De toute la Parole que la famille d'Abraham a
héritée, seul le Coran donne du salut des justes —
le paradis, mot inconnu de La Révélation d'Arès — des
descriptions qui soient plus qu'une idée comme l'idée que donne Luc
16/23 (Le pauvre Lazare dans le sein d'Abraham).

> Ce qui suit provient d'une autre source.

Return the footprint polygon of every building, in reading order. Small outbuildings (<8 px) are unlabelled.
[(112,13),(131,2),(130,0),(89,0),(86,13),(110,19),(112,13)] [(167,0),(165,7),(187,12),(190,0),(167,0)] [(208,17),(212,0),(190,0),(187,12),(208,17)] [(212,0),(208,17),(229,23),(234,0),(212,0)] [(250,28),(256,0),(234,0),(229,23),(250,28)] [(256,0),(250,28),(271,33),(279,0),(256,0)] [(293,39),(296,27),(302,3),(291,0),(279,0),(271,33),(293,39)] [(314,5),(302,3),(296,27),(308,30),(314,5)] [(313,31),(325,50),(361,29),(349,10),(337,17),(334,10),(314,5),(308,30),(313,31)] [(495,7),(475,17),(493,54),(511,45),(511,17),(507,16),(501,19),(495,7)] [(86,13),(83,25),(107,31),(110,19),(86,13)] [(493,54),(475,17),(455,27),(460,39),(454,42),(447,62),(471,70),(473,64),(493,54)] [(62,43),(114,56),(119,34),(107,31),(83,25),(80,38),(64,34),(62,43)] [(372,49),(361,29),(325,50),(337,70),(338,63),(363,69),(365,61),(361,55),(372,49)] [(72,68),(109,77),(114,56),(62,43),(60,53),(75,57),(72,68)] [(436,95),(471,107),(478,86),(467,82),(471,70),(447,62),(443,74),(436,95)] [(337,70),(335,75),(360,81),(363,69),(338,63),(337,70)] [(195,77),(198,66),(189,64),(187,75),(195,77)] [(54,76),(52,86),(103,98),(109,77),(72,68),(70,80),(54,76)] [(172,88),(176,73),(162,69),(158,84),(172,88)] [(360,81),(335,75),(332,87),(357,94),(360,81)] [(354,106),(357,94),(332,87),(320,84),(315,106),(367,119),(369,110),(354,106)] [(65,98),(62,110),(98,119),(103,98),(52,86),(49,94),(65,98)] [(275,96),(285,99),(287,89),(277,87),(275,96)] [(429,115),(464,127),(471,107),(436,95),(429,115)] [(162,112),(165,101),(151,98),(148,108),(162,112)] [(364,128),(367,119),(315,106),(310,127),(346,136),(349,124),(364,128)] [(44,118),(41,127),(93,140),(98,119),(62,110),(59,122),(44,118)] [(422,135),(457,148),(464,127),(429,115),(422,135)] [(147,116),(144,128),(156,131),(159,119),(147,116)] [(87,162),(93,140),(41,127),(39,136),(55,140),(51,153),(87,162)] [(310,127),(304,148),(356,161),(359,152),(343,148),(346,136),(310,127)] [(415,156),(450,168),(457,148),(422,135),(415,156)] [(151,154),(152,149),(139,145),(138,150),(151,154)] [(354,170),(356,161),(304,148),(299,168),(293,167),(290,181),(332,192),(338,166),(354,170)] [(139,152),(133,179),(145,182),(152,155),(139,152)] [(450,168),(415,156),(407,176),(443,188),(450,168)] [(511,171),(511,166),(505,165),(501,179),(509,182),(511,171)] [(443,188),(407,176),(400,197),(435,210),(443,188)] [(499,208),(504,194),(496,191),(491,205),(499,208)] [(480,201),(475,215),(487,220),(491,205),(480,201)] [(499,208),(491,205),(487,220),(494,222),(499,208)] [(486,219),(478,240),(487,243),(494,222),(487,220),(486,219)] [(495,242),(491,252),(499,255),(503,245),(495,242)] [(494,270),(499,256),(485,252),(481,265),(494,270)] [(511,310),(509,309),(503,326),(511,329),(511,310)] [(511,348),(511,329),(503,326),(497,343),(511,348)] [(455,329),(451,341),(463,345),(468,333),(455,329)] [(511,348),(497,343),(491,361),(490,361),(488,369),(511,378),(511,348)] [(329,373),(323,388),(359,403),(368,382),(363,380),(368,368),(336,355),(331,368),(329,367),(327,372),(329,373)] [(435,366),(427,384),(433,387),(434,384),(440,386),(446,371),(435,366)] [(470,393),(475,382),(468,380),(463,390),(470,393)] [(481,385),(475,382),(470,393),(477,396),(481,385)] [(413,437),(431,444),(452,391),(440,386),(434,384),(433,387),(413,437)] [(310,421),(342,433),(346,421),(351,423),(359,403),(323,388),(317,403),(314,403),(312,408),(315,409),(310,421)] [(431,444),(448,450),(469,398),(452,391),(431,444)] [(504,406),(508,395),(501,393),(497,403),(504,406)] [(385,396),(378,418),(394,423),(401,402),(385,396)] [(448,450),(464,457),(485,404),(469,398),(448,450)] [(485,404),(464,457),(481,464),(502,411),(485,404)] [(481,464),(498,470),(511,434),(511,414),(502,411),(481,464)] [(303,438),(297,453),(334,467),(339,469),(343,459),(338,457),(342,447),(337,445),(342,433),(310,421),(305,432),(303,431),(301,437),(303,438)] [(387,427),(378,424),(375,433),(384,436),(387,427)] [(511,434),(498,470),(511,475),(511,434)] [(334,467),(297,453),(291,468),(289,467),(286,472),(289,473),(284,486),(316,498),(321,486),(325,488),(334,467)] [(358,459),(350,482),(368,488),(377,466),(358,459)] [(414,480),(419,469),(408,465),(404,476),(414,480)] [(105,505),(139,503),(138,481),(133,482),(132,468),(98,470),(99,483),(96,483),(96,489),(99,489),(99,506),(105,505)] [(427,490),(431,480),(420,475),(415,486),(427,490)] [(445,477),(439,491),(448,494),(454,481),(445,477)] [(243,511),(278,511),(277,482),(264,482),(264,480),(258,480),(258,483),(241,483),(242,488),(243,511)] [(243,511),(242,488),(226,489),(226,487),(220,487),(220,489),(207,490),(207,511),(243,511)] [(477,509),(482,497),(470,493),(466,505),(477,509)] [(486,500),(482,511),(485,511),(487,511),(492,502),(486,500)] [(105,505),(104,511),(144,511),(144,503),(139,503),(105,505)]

Toutefois, dans la Coran, la matérialité des descriptions forme plus
une allégorie qu'une réalité, à moins qu'elle ne se rapporte au salut
absolu, la vie après le Jour de la résurrection (Rév
d'Arès 35/2-3).
Du salut immédiat
après la mort La Révélation d'Arès ne dit presque rien
concrètement. Elle présente la mort comme la dislocation des trois
composantes de l'humain: la chair, l'esprit et l'âme (Rév d'Arès
17/7). Elle prévient, en recommandant qu'on se mortifie
pour les morts (Rév d'Arès 33/32-34), que le moment de la
mort est pénible pour tous, même pour les vertueux (Rév d'Arès
XL/15). La mort en effet est une anomalie, puisque la
chair meurt de la peste congénitale, le péché, léguée
par Adam (Rév d'Arès 2/1-5), dont l'humanité ne guérira qu'en
consentant à une pénitence longue de nombreuses générations
(24/2).
Quand
vous mourez à l'âge de la conscience (les enfants et les simples, selon
l'écriture, ne posent pas de problèmes de salut), soit vous n'avez plus
que l'esprit, soit vous avez l'esprit et l'âme. L'esprit
seul ne peut que vous faire un linceul glacé (17/7), image de
la stérilité spirituelle (les abîmes) et de l'inconscience souffrante
(17/5) du spectre (4/6-7). L'âme par contre,
si vous vous êtes créé une âme par la pratique du bien (Rév
d'Arès veillées 17 et 18), de l'amour, du pardon, de la paix, du
renoncement aux préjugés (liberté), avec ou sans foi ou religion, l'âme
vous pousse hors des abîmes comme une voile poussée
par le vent
spirituel que vous avez soufflé de votre vivant. Vous emportez donc
avec vous les forces que vous vous êtes données sur terre. Où va l'âme
n'est pas décrit, sans doute parce que le salut post mortem n'est pas
la conclusion de la vie spirituelle. La finalité de la vie spirituelle
est le salut absolu, le seul décrit dans La Révélation
d'Arès, qui viendra beaucoup plus tard après le Jour (Rév
d'Arès 17/7, 31/8-12, 33/9, etc).
Citons cependant le 2 octobre 1977, quand je fus propulsé hors du temps
et hors de ma vulnérabilité charnelle à travers l'univers. Cette
épreuve peut donner une idée de ce qu'est concrètement la vie de l'âme
dans l'attente du Jour.
"Pourquoi, me demandent certains, parlez-vous aussi peu de cette
extraordinaire épreuve?" Je réponds quelquefois: "Parce que ce jour-là,
comme l'un des deux paumés, Vladimir et Estragon, héros d'En
attendant Godot,
je réappris quelques instant qu'étant un homme j'étais un animal
métaphysique —C'est Ionesco qui disait cela de la pièce de Samuel
Becket . Ce n'est pas moi, c'est le Créateur qui dans La
Révélation d'Arès (VI/1-4)
décrit ma propre épreuve, parce qu'un homme ne peut pas décrire ses
retrouvailles avec sa propre substance spirituelle. Impartageables
retrouvailles, aussi inconcevables que Godot, Dieu lui-même,
quoi!"
Je dis parfois à des personnes déconcertées: "Je ne sais pas ce qu'est
Dieu, je n'en ai que l'expérience que vous avez lue dans La
Révélation d'Arès.
Cette expérience ne décrit pas grand chose de lui, mais elle a le
mérite d'être honnête. De même, je suis honnête avec l'idée de salut.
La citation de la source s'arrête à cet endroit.